Without the pressure of scoring a certain number, Scala said, "I continued to grow and do better every single time I walked into that classroom. Failure for me became my greatest success."

Packard concluded the Lawn Ceremony by awarding Brooks' school prizes to the students below, after which all of the graduates joined together in chapel for the traditional "Boo Hoo Chapel" service and a hug-and-good-byes-filled procession along the chapel walkway.

  • Millie Brady '18
  • Gardner Brown '21
  • Max Charlamb '18
  • Emma Dawson '18
  • Keigan Kerby '18
  • Diane Lee '18
  • Nick Li '19
  • Isabella O'Shea '18
  • Hannah Maver '18
  • Nalia Medina '18
  • Kate Packard '18
  • Catherine Scher '20
  • Andrew Stevens '18
  • Tianshu Wang '19


Festivities continued the following day with Brooks' Prize Day ceremony, during which Packard presented the graduates with their diplomas and bestowed special awards to science teacher Justine Rooney, and sixth-formers Jason Lawrence Gold '18, Diane Lee '18 and Jade Monique Tate '18.

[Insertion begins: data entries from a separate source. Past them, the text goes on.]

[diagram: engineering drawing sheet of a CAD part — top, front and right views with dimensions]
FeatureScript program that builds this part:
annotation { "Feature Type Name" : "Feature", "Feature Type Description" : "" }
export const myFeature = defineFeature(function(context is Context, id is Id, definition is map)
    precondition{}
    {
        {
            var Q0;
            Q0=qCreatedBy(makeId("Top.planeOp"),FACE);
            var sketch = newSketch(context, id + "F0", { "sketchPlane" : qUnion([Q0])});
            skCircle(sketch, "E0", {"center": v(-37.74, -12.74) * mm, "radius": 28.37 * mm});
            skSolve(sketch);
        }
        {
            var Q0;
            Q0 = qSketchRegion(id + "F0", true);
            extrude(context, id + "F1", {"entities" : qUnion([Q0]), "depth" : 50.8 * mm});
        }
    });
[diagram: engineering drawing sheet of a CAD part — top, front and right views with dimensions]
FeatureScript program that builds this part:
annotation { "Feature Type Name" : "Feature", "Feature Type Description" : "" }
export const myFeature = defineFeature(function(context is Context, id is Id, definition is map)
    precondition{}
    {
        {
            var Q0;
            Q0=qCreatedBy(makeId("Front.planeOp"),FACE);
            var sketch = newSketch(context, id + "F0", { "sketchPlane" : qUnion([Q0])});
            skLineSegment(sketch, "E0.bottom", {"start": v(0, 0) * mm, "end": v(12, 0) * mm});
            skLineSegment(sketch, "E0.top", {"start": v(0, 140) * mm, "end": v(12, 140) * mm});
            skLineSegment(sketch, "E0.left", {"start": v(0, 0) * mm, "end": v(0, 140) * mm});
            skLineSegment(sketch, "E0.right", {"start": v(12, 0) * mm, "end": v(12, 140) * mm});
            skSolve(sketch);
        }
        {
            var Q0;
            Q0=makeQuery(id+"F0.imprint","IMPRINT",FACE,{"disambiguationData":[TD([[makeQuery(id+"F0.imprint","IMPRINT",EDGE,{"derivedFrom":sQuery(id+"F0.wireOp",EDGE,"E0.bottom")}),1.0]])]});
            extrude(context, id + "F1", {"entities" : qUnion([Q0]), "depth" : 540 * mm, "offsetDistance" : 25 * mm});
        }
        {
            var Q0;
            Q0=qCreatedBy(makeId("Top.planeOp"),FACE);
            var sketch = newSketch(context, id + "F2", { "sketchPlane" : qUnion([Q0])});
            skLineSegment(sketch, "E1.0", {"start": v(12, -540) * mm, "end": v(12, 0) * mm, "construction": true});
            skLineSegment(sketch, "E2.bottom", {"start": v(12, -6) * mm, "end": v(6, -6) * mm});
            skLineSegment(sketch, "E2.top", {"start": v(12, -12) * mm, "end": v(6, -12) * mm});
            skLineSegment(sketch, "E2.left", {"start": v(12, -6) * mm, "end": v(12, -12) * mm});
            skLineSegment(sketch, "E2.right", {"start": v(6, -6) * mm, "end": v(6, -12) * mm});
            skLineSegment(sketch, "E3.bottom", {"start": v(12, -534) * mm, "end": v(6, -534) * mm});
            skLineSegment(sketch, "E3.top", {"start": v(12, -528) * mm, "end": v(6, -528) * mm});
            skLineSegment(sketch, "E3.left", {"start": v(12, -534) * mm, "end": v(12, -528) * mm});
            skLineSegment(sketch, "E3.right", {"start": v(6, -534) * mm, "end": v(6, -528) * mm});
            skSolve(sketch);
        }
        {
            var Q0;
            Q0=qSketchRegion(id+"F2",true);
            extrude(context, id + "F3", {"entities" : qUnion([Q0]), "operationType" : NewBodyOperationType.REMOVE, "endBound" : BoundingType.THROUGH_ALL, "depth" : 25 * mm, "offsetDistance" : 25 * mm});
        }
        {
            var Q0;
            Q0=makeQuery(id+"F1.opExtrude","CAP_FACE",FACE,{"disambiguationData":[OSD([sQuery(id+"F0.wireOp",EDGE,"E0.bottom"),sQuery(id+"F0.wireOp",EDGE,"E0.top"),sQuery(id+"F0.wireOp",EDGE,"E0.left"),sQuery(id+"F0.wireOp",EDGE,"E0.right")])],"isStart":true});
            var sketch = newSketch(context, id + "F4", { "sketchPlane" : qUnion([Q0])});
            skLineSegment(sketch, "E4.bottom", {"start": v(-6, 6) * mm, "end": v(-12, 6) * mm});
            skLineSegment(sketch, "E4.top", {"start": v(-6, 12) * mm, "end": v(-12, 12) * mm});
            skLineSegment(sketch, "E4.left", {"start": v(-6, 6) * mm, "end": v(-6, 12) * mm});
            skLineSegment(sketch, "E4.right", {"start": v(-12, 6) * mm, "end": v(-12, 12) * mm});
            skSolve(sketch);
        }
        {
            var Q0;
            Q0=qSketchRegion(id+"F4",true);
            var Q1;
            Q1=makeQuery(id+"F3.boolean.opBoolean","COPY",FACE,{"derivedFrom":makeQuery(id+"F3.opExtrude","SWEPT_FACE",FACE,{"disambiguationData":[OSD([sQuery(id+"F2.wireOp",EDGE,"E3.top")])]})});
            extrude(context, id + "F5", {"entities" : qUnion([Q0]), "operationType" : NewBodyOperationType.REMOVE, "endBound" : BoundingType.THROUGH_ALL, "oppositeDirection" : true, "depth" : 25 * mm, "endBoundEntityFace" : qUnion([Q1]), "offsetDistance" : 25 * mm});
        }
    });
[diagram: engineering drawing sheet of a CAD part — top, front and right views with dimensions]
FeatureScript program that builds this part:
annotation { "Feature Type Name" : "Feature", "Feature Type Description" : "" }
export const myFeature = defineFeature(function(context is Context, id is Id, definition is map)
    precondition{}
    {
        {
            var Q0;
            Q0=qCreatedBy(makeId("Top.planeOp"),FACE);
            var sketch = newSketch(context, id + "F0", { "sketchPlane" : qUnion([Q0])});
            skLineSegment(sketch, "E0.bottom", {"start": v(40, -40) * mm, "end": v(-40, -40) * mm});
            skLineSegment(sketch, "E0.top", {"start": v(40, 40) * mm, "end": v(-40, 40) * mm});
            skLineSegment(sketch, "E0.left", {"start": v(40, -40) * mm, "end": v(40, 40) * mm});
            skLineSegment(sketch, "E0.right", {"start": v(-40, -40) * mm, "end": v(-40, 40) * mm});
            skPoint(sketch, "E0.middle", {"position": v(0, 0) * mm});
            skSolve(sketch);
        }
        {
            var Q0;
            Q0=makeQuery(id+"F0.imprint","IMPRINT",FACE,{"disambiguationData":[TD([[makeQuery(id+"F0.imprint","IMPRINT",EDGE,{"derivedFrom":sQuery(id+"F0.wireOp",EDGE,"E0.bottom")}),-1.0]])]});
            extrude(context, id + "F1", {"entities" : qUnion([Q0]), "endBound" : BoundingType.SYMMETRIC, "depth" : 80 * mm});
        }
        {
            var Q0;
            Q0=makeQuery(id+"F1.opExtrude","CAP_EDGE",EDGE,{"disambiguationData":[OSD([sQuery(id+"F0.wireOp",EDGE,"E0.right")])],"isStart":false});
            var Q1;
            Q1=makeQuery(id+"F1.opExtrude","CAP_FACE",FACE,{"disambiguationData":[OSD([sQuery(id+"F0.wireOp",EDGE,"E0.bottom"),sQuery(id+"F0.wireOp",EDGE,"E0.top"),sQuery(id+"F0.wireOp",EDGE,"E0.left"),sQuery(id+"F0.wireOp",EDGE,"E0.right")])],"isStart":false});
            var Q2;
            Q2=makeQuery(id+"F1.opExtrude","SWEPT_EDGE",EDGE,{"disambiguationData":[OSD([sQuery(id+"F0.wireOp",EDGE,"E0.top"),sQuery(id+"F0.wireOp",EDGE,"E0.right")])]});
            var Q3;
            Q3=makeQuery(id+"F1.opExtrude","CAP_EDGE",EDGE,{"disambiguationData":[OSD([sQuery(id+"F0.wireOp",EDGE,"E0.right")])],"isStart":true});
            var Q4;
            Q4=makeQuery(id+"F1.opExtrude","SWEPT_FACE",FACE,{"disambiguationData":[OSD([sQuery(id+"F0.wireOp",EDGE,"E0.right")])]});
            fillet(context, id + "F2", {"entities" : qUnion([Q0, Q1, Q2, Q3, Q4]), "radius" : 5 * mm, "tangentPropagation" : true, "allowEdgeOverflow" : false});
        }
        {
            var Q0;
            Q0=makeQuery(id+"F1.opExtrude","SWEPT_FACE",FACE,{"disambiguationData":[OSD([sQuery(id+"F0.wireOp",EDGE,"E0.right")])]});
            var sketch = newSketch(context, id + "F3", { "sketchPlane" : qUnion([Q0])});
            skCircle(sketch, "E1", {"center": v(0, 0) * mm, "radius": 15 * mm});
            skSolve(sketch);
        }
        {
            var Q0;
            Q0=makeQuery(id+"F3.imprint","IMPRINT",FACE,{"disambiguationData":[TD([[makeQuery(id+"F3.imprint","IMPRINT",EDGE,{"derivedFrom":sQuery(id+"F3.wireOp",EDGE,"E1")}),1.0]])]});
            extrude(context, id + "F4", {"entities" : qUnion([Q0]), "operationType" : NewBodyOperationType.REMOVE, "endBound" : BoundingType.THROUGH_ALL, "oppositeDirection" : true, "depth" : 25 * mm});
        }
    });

Addressing the parents gathered, Packard praised the entire class of 2018. "They are talented and passionate and hard-working and driven and empathic and engaged and creative and kind, and, yes, occasionally frustrating," said the teacher, whose daughter Kate was among the graduates. "But if I were you, and I suppose I am today, I would be so proud of this group. I know that I am."

The students "have pushed themselves in classrooms, on athletic fields, on stages, in dormitories, and in running clubs and groups that are dear to them," he added. "They have experienced triumphs in all of these areas, the likes of which they will remember at reunions and with one another for the rest of their lives. They have had challenges and setbacks that have staggered them at times. They have bounced back. They have kept going forward ...There is no way to capture even a fraction of what this class of 2018 has contributed and achieved. There is depth and character to this group that is uncommon and they have left the school better than they found it."